Trahi une nouvelle fois et blessé à la jambe, ( Il s’assied avec lassitude) Je n’aurais pas dû les laisser me prendre vivant. ( Il sourit ) Je revois encore la tête de ce capitaine Lorsqu’il découvrit ma véritable identité. C’est que, même hirsute et amaigri, Je valais encore 50 000 pesos boliviens.

« Dis à Fidel qu’il verra bientôt la Révolution triompher en Amérique Latine. Et à ma femme qu’elle se remarie et tente d’être heureuse. » Dès le lendemain, ces salauds de la CIA Faisaient main basse sur mes carnets. Et ce pauvre sergent désigné pour être mon bourreau. Il tremblait comme une feuille. ( Bruit off d’une rafale de mitraillette. Il s’écroule. Voix off )

« Qu’importe où la mort nous surprendra. Qu’elle soit la bienvenue pourvu que notre cri soit entendu, qu’une autre main se tende pour empoigner nos armes et que d’autres hommes se lèvent. » Toutes les citations sont extraites des écrits de Che Guevara

( le même en habits de ville) Voilà. Le moment est arrivé. Le moment est arrivé où il faut quitter la scène. Rares sont ceux qui savent sortir à la minute opportune. En général, on mendie toujours une énième petite réplique Qui serait notre der des der. On n’en a jamais assez de la vie. On n’en a jamais assez de la scène, Dût-on l’occuper mille ans. Tout cela était parfaitement vain et illusoire. Mais parfois ce fut bien agréable. A présent, j’ai au moins une certitude : Huit vies ne suffisent pas plus qu’une Pour exprimer tous les rêves Et tous les personnages qui nous habitent. Au moment de vous quitter, j’ai toujours le même désir : Celui de revenir encore et encore Jouer pour vous, jouer avec vous, Dans un nouveau rôle, Dans une autre peau. Alors…Au revoir.

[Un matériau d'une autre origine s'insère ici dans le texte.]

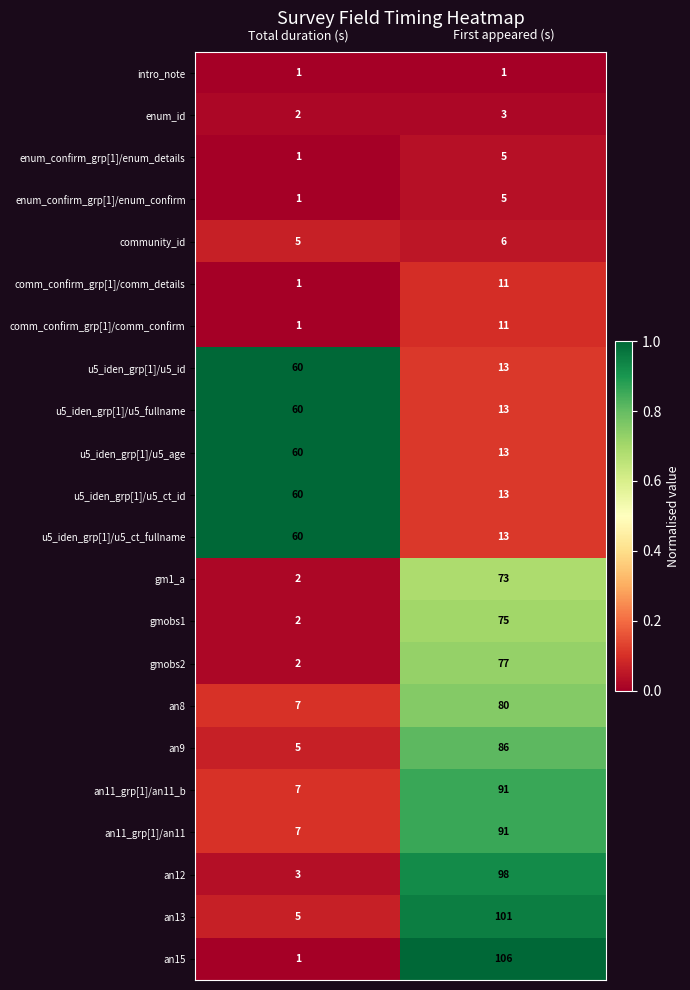

Is the value of gmobs1 at Total duration (s) greater than the value of u5_iden_grp[1]/u5_ct_fullname at Total duration (s)?

No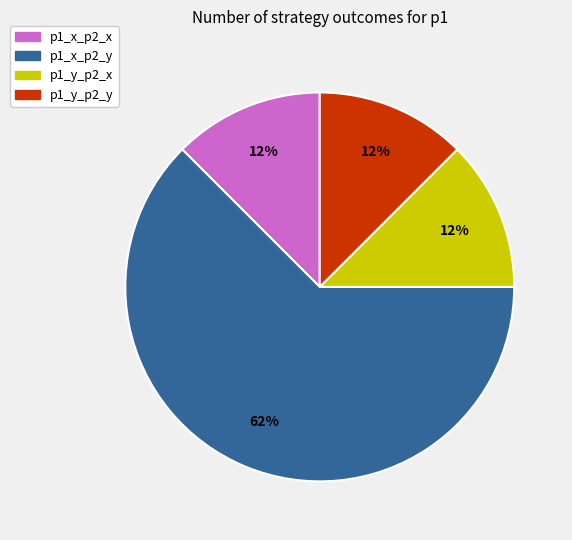

How many segments does this pie chart have?

4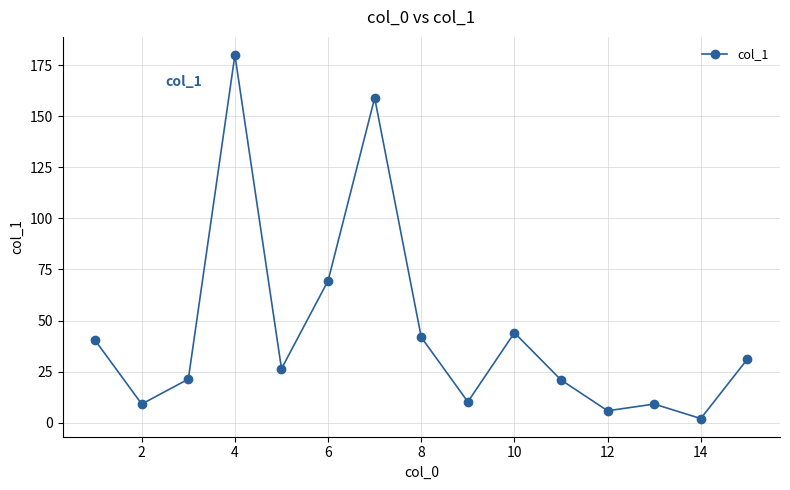

What is the sum of all values?

670.5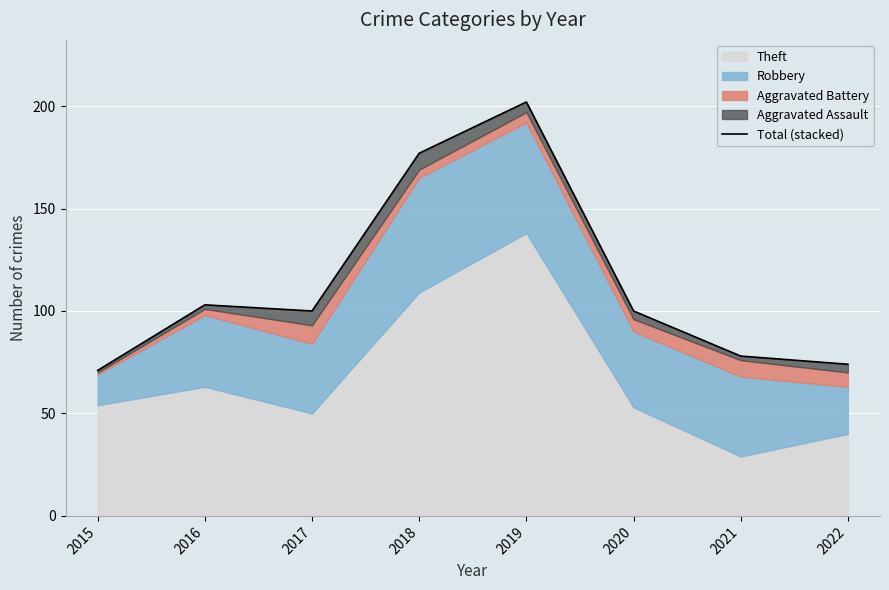

What is the maximum value shown in the chart?

202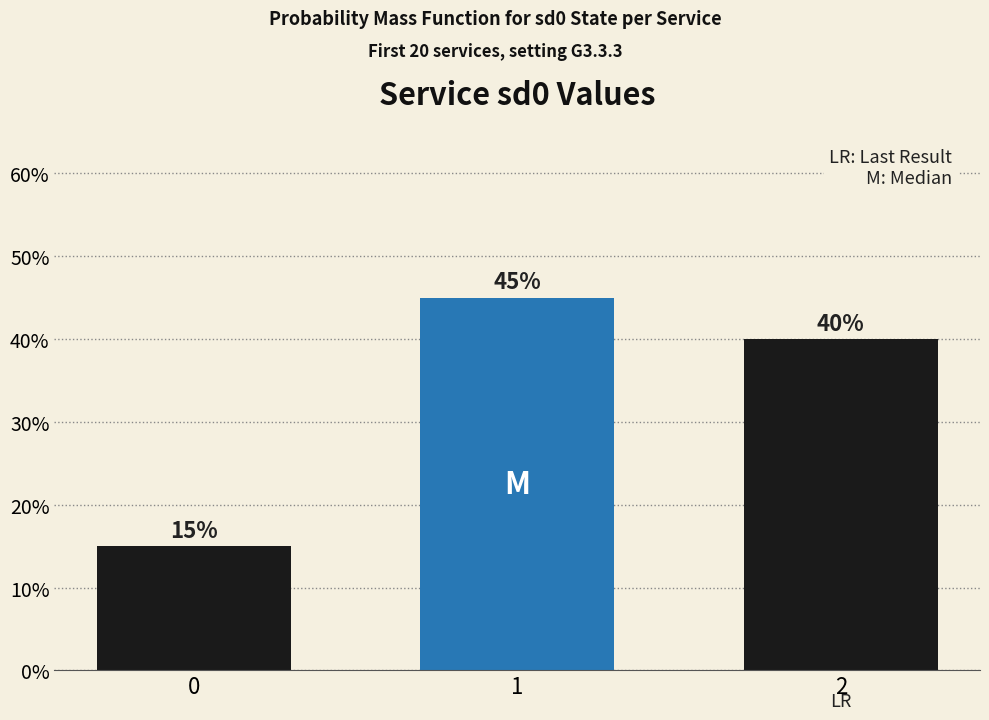

Are the bars horizontal?

No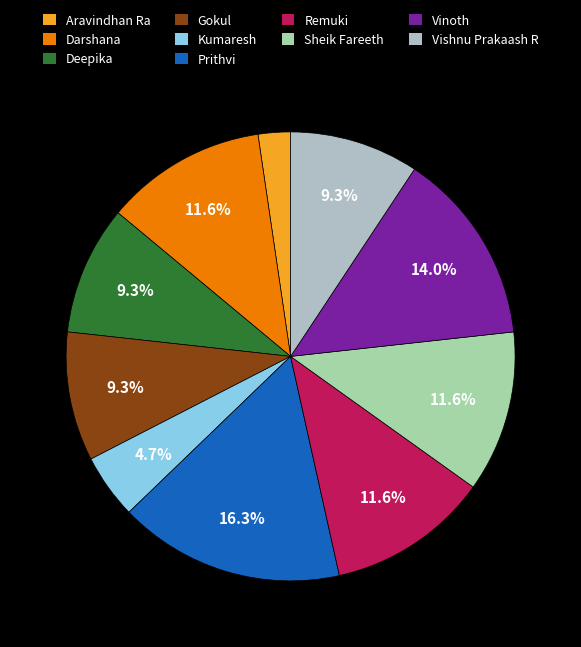

How many slices are in this pie chart?

10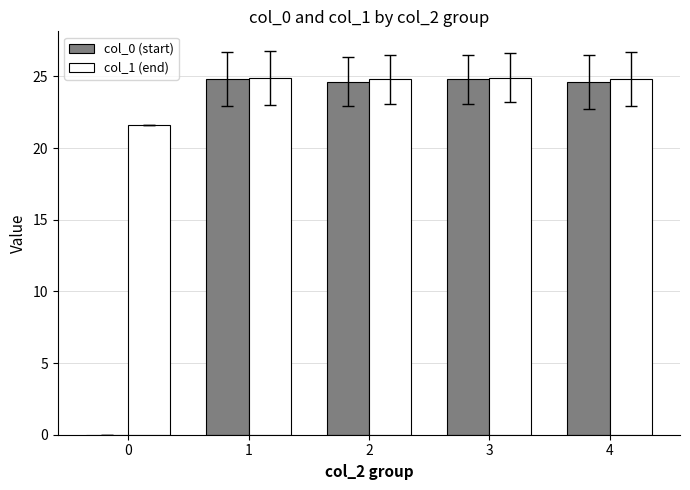

What is the maximum value shown in the chart?

24.9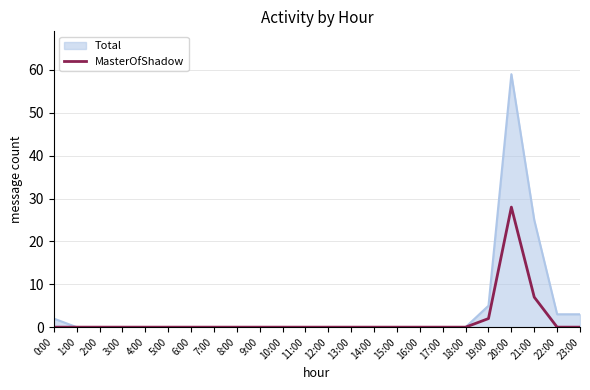

List the series in order of their peak value, lowest first.

MasterOfShadow, Total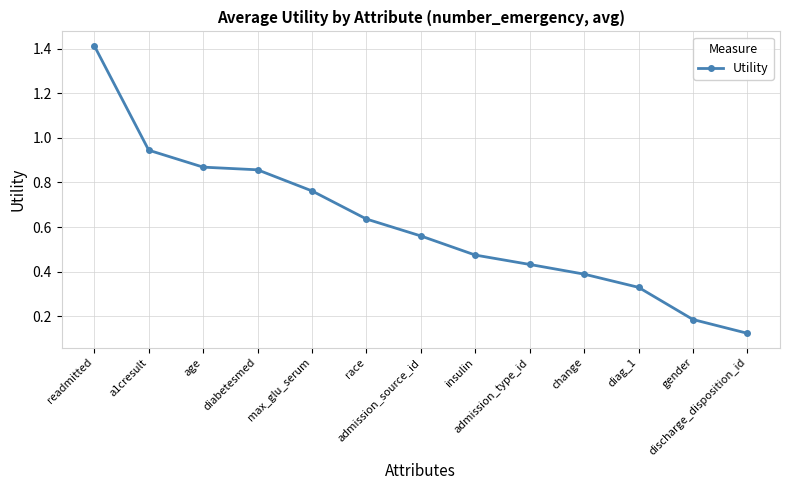

List the labels in order of value, largest first.

readmitted, a1cresult, age, diabetesmed, max_glu_serum, race, admission_source_id, insulin, admission_type_id, change, diag_1, gender, discharge_disposition_id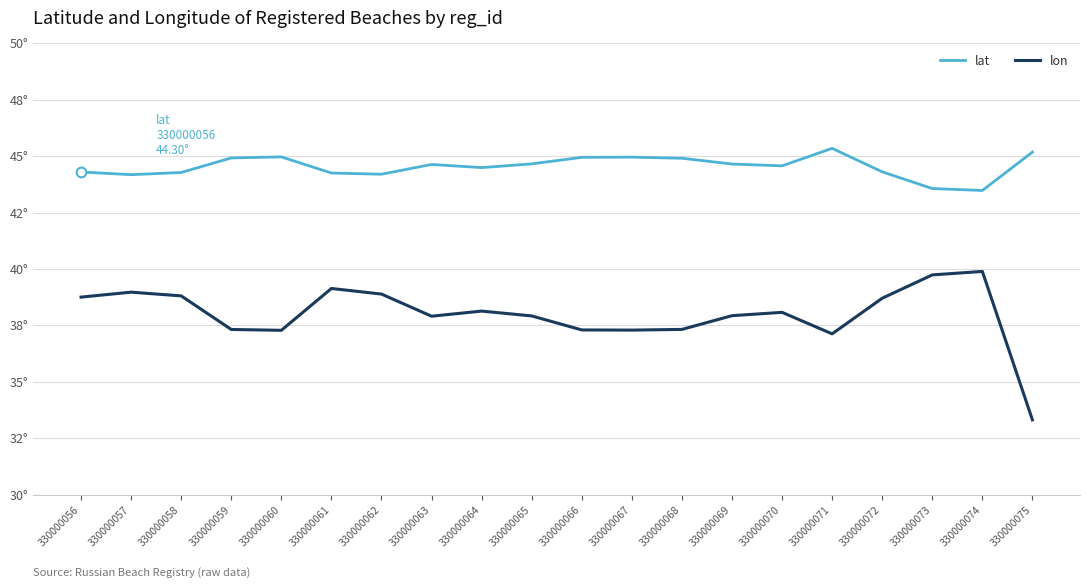

What is the value of the lat point at the 17th from the left?

44.3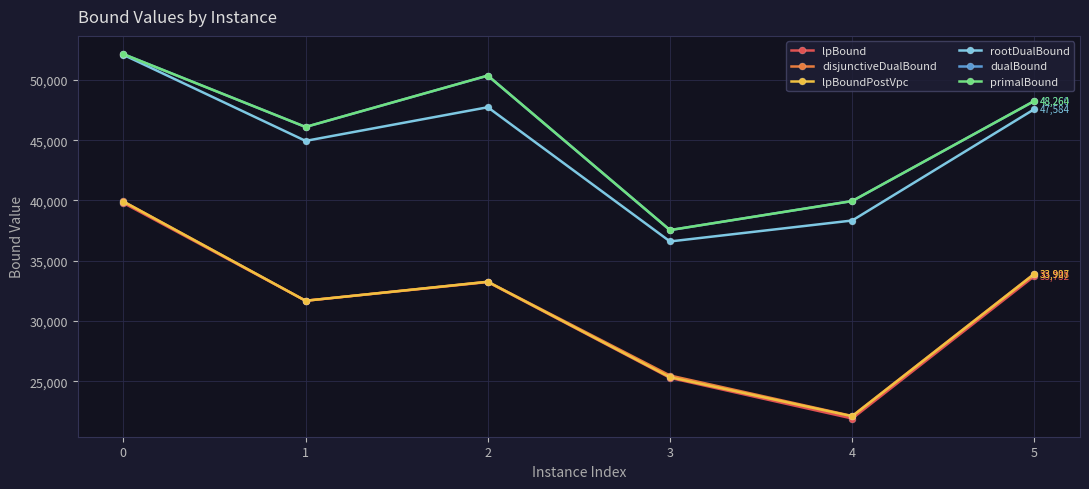

How many lines are shown in the chart?

6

Les Monologues de l’Homme-Serpent ( note de présentation ) « Les Monologues de l’Homme-Serpent » est un texte théâtral homogène composé de 8 monologues mettant en scène des figures de la révolte. Certains revisitent des personnalités historiques ( Diogène, Cyrano de Bergerac, Mandrin, Marat, Ché Guevara ). D’autres s’inspirent de vies plus anonymes mais tout aussi édifiantes ( un évêque hérétique, un fou du roi, un anarchiste ). Tout en réaffirmant l’importance des forces protestataires dans l’Histoire , l’auteur cherche, non sans humour, à proposer un théâtre de la métamorphose. A ces approches fictionnelles font pendants des petits textes intercalaires qui sont autant de réflexions sur le vécu, le statut et la vocation du comédien dans la société actuelle. Ils font l’objet d’un montage pré-enregistré et sont diffusés entre chaque changement de costume et de décor. J.L

Communiqué de presse : Le théâtre du Creuset des Arts présente, vendredi 23 février 2007 à 20H30, « les monologues de l’Homme-Serpent », de Jacques Lucchesi. Interprété par Roland Munter et mis en scène par Bruno Duret ( compagnie Théâtros), ce texte revisite quelques grandes figures historiques de la révolte ( Diogène, Cyrano, Mandrin, Marat, Che Guevara). C’est aussi, dans ses intermèdes, une réflexion sur le vécu du comédien. Adresse : 21 rue Pagliano, 13004 Marseille ( Bd de Roux prolongé) Renseignements et réservations au : 04 91 06 57 02

Ce texte est chaleureusement dédié à Roland Munter, comédien par vocation, dont la personnalité haute en couleurs inspire ces pages. J.L.